■ EXERCISE INSTRUCTIONS
Although the records include pictures, print only the rest, exactly as written.

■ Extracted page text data

----

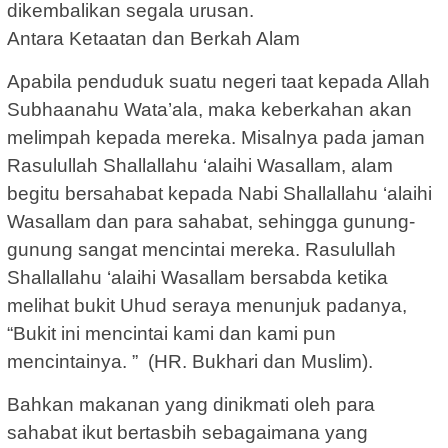
dikembalikan segala urusan.
Antara Ketaatan dan Berkah Alam
Apabila penduduk suatu negeri taat kepada Allah
Subhaanahu Wata’ala, maka keberkahan akan
melimpah kepada mereka. Misalnya pada jaman
Rasulullah Shallallahu ‘alaihi Wasallam, alam
begitu bersahabat kepada Nabi Shallallahu ‘alaihi
Wasallam dan para sahabat, sehingga gunung-
gunung sangat mencintai mereka. Rasulullah
Shallallahu ‘alaihi Wasallam bersabda ketika
melihat bukit Uhud seraya menunjuk padanya,
“Bukit ini mencintai kami dan kami pun
mencintainya. ” (HR. Bukhari dan Muslim).
Bahkan makanan yang dinikmati oleh para
sahabat ikut bertasbih sebagaimana yang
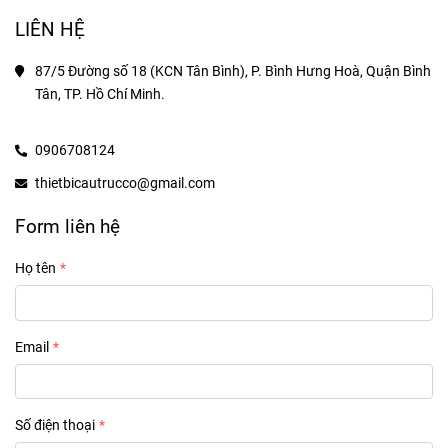
LIÊN HỆ
87/5 Đường số 18 (KCN Tân Bình), P. Bình Hưng Hoà, Quận Bình 
Tân, TP. Hồ Chí Minh.
0906708124
thietbicautrucco@gmail.com
Form liên hệ
Họ tên
Email
Số điện thoại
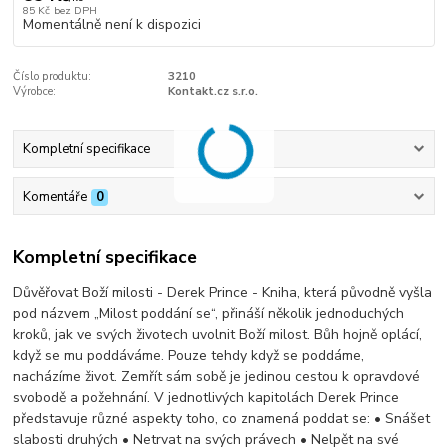
85 Kč
bez DPH
Momentálně není k dispozici
Číslo produktu:
3210
Výrobce:
Kontakt.cz s.r.o.
Kompletní specifikace
Komentáře
0
Kompletní specifikace
Důvěřovat Boží milosti - Derek Prince - Kniha, která původně vyšla
pod názvem „Milost poddání se“, přináší několik jednoduchých
kroků, jak ve svých životech uvolnit Boží milost. Bůh hojně oplácí,
když se mu poddáváme. Pouze tehdy když se poddáme,
nacházíme život. Zemřít sám sobě je jedinou cestou k opravdové
svobodě a požehnání. V jednotlivých kapitolách Derek Prince
představuje různé aspekty toho, co znamená poddat se: • Snášet
slabosti druhých • Netrvat na svých právech • Nelpět na své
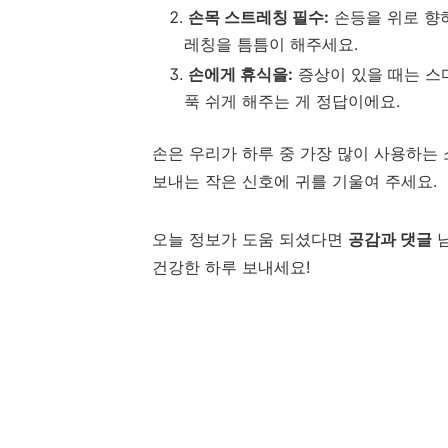
손목 스트레칭 필수:
손등을 위로 향
레칭을 틈틈이 해주세요.
손에게 휴식을:
증상이 있을 때는 스
푹 쉬게 해주는 게 정답이에요.
손은 우리가 하루 중 가장 많이 사용하는 
보내는 작은 신호에 귀를 기울여 주세요.
오늘 정보가 도움 되셨다면
공감과 댓글
남
건강한 하루 보내세요!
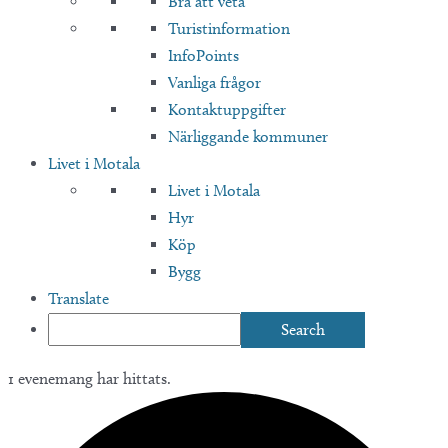
Bra att veta
Turistinformation
InfoPoints
Vanliga frågor
Kontaktuppgifter
Närliggande kommuner
Livet i Motala
Livet i Motala
Hyr
Köp
Bygg
Translate
1 evenemang har hittats.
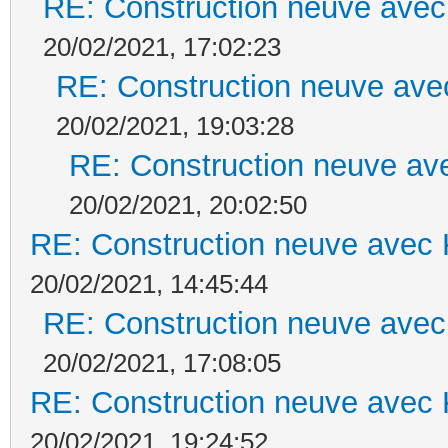
RE: Construction neuve avec
20/02/2021, 17:02:23
RE: Construction neuve ave
20/02/2021, 19:03:28
RE: Construction neuve ave
20/02/2021, 20:02:50
RE: Construction neuve avec 
20/02/2021, 14:45:44
RE: Construction neuve avec
20/02/2021, 17:08:05
RE: Construction neuve avec 
20/02/2021, 19:24:52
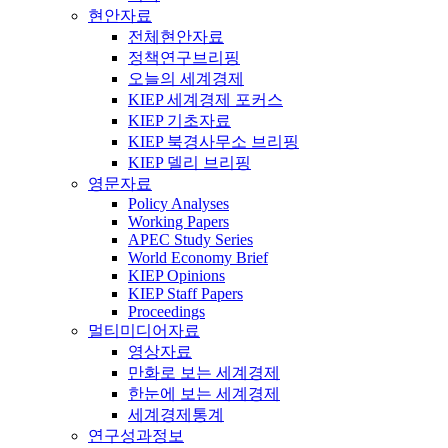
현안자료
전체현안자료
정책연구브리핑
오늘의 세계경제
KIEP 세계경제 포커스
KIEP 기초자료
KIEP 북경사무소 브리핑
KIEP 델리 브리핑
영문자료
Policy Analyses
Working Papers
APEC Study Series
World Economy Brief
KIEP Opinions
KIEP Staff Papers
Proceedings
멀티미디어자료
영상자료
만화로 보는 세계경제
한눈에 보는 세계경제
세계경제통계
연구성과정보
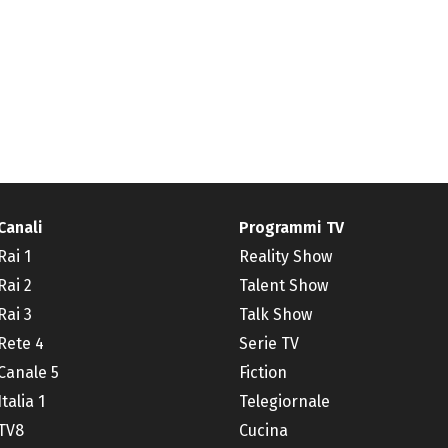
Canali
Programmi TV
Rai 1
Reality Show
Rai 2
Talent Show
Rai 3
Talk Show
Rete 4
Serie TV
Canale 5
Fiction
Italia 1
Telegiornale
TV8
Cucina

----

■ RESPONSE BELOW
dikembalikan segala urusan.
Antara Ketaatan dan Berkah Alam
Apabila penduduk suatu negeri taat kepada Allah
Subhaanahu Wata’ala, maka keberkahan akan
melimpah kepada mereka. Misalnya pada jaman
Rasulullah Shallallahu ‘alaihi Wasallam, alam
begitu bersahabat kepada Nabi Shallallahu ‘alaihi
Wasallam dan para sahabat, sehingga gunung-
gunung sangat mencintai mereka. Rasulullah
Shallallahu ‘alaihi Wasallam bersabda ketika
melihat bukit Uhud seraya menunjuk padanya,
“Bukit ini mencintai kami dan kami pun
mencintainya. ” (HR. Bukhari dan Muslim).
Bahkan makanan yang dinikmati oleh para
sahabat ikut bertasbih sebagaimana yang
LIÊN HỆ
87/5 Đường số 18 (KCN Tân Bình), P. Bình Hưng Hoà, Quận Bình 
Tân, TP. Hồ Chí Minh.
0906708124
thietbicautrucco@gmail.com
Form liên hệ
Họ tên
Email
Số điện thoại
85 Kč
bez DPH
Momentálně není k dispozici
Číslo produktu:
3210
Výrobce:
Kontakt.cz s.r.o.
Kompletní specifikace
Komentáře
0
Kompletní specifikace
Důvěřovat Boží milosti - Derek Prince - Kniha, která původně vyšla
pod názvem „Milost poddání se“, přináší několik jednoduchých
kroků, jak ve svých životech uvolnit Boží milost. Bůh hojně oplácí,
když se mu poddáváme. Pouze tehdy když se poddáme,
nacházíme život. Zemřít sám sobě je jedinou cestou k opravdové
svobodě a požehnání. V jednotlivých kapitolách Derek Prince
představuje různé aspekty toho, co znamená poddat se: • Snášet
slabosti druhých • Netrvat na svých právech • Nelpět na své
손목 스트레칭 필수:
손등을 위로 향
레칭을 틈틈이 해주세요.
손에게 휴식을:
증상이 있을 때는 스
푹 쉬게 해주는 게 정답이에요.
손은 우리가 하루 중 가장 많이 사용하는 
보내는 작은 신호에 귀를 기울여 주세요.
오늘 정보가 도움 되셨다면
공감과 댓글
남
건강한 하루 보내세요!
Bra att veta
Turistinformation
InfoPoints
Vanliga frågor
Kontaktuppgifter
Närliggande kommuner
Livet i Motala
Livet i Motala
Hyr
Köp
Bygg
Translate
1 evenemang har hittats.
RE: Construction neuve avec
20/02/2021, 17:02:23
RE: Construction neuve ave
20/02/2021, 19:03:28
RE: Construction neuve ave
20/02/2021, 20:02:50
RE: Construction neuve avec 
20/02/2021, 14:45:44
RE: Construction neuve avec
20/02/2021, 17:08:05
RE: Construction neuve avec 
20/02/2021, 19:24:52
현안자료
전체현안자료
정책연구브리핑
오늘의 세계경제
KIEP 세계경제 포커스
KIEP 기초자료
KIEP 북경사무소 브리핑
KIEP 델리 브리핑
영문자료
Policy Analyses
Working Papers
APEC Study Series
World Economy Brief
KIEP Opinions
KIEP Staff Papers
Proceedings
멀티미디어자료
영상자료
만화로 보는 세계경제
한눈에 보는 세계경제
세계경제통계
연구성과정보
Canali
Programmi TV
Rai 1
Reality Show
Rai 2
Talent Show
Rai 3
Talk Show
Rete 4
Serie TV
Canale 5
Fiction
Italia 1
Telegiornale
TV8
Cucina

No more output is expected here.